Though WHO officials point out there is no evidence of human to human transmission nor is there any documented cases of infection through eating poultry products, they fear the disease may latch on to a normal human influenza virus.

Avian influenza is being blamed for at least three deaths in Vietnam during an outbreak there and tests are underway to determine if the disease is responsible for nine more fatalities.

The three deaths so far have been confirmed as Influenza A, or the H5N1 strain, the same virus found in the sick chickens, the World Health Organization said.

Bird flu has also been detected in Japan and South Korea in recent weeks prompting governments across the region to kill millions of chickens and banning imports in an effort to contain the outbreak.

The WHO -- currently investigating new SARS outbreak fears in China -- is worried by the rapid spread of the bird flu virus, which is similar to the strain discovered in a South Korean epidemic in December.

"The presence of avian influenza in humans is of concern to WHO because humans apparently have little immune protection against the strain," a WHO statement Tuesday said.

The WHO's regional director for the Western Pacific, Dr. Shigeru Omi, has said that if human-to-human transmission were to occur, "we would have a serious situation."

WHO spokesman for the Western Pacific region, Peter Cordingly, said children seem to have borne the brunt of the outbreak in Vietnam's Hanoi region, accounting for 13 of the 14 cases since October.

It is widely suspected they became infected by touching birds carrying the disease, or coming into contact with their waste.

"This virus is normally contracted through the feces of poultry -- chicken and ducks.

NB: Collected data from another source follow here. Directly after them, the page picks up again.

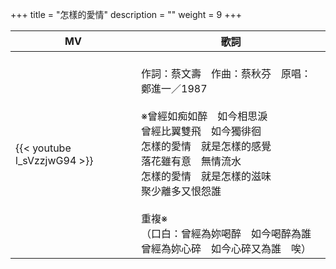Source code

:+++
title = "怎樣的愛情"
description = ""
weight = 9
+++

MV  | 歌詞  
--------------|-------
{{< youtube l_sVzzjwG94 >}}|<br/>作詞：蔡文壽　作曲：蔡秋芬　原唱：鄭進一／1987<br/><br/>※曾經如痴如醉　如今相思淚<br/>曾經比翼雙飛　如今獨徘徊<br/>怎樣的愛情　就是怎樣的感覺<br/>落花雖有意　無情流水<br/>怎樣的愛情　就是怎樣的滋味<br/>聚少離多又恨怨誰<br/><br/>重複※<br/>（口白：曾經為妳喝醉　如今喝醉為誰<br/>曾經為妳心碎　如今心碎又為誰　唉）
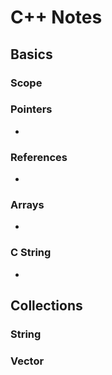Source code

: # C++ Notes  
  
## Basics
  
### Scope
  

  
### Pointers
  
 * 
  
### References
  
* 
  
### Arrays  

* 
  
### C String  
  
* 
  
## Collections
  
### String
  

  
### Vector
  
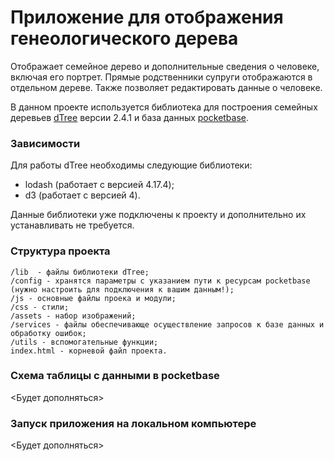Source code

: # Приложение для отображения генеологического дерева

Отображает семейное дерево и дополнительные сведения о человеке, включая его портрет. Прямые родственники супруги отображаются в отдельном дереве.
Также позволяет редактировать данные о человеке.

В данном проекте используется библиотека для построения семейных деревьев [dTree](https://github.com/ErikGartner/dTree) версии 2.4.1 и база данных [pocketbase](https://pocketbase.io/).

### Зависимости
Для работы dTree необходимы следующие библиотеки:
* lodash (работает с версией 4.17.4);
* d3 (работает с версией 4).

Данные библиотеки уже подключены к проекту и дополнительно их устанавливать не требуется.

### Структура проекта
    /lib  - файлы библиотеки dTree;
    /config - хранятся параметры с указанием пути к ресурсам pocketbase (нужно настроить для подключения к вашим данным!);
    /js - основные файлы проека и модули;
    /css - стили;
    /assets - набор изображений;
    /services - файлы обеспечивающе осуществление запросов к базе данных и обработку ошибок;
    /utils - вспомогательные функции;
    index.html - корневой файл проекта.

### Схема таблицы с данными в pocketbase
<Будет дополняться>

### Запуск приложения на локальном компьютере
<Будет дополняться>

And we are working on the scenario that these children are playing around in the backyard where chickens are present and out in the streets, " Cordingly told CNN on Wednesday.

"Often in the suburbs of Hanoi, chickens roam wild and they may have come in contact that way. ...That is quite clearly an avenue of investigation we should start with."


South Korean government officials dump bags full of dead chickens.

WHO officials are working with Vietnamese health authorities in their investigation into the outbreak.

Over 40,000 birds in two Vietnamese provinces have died from the virus, with as many destroyed.

Japan, meanwhile, has confirmed its first outbreak of avian flu among chickens with 6,000 of the birds killed by the virus in a farm in the western prefecture of Yamaguchi.

About 30,000 chickens would be culled, Japanese officials said.

Last month, over one million chickens and ducks died or were slaughtered in South Korea after an outbreak of bird flu.

No cases in humans were reported and there is no evidence of any connection between the cases in South Korea, Japan and Vietnam, the WHO statement said.

The first documented cases of bird flu affecting humans was in Hong Kong in 1997 when six people died. Over one million poultry animals were culled.

The new health scare comes as health authorities around the world are dealing with two other diseases -- mad cow disease and SARS.

A confirmed case of SARS in China and at least one other suspected case have sparked renewed fears of another outbreak of the potentially deadly illness which killed almost 800 and infected thousands around the world last year.

Scientific evidence suggests the SARS virus may have jumped from civet cats -- a popular delicacy in China -- and created the outbreak that began in the southern Chinese province of Guangdong in November 2002.

"It might be time, although this is none of WHO's business really, but the bottom line is that humans have to think about how they treat their animals and how they farm them, how they market them -- basically the whole relationship between the animal kingdom and the human kingdom is coming under stress," Cordingly said.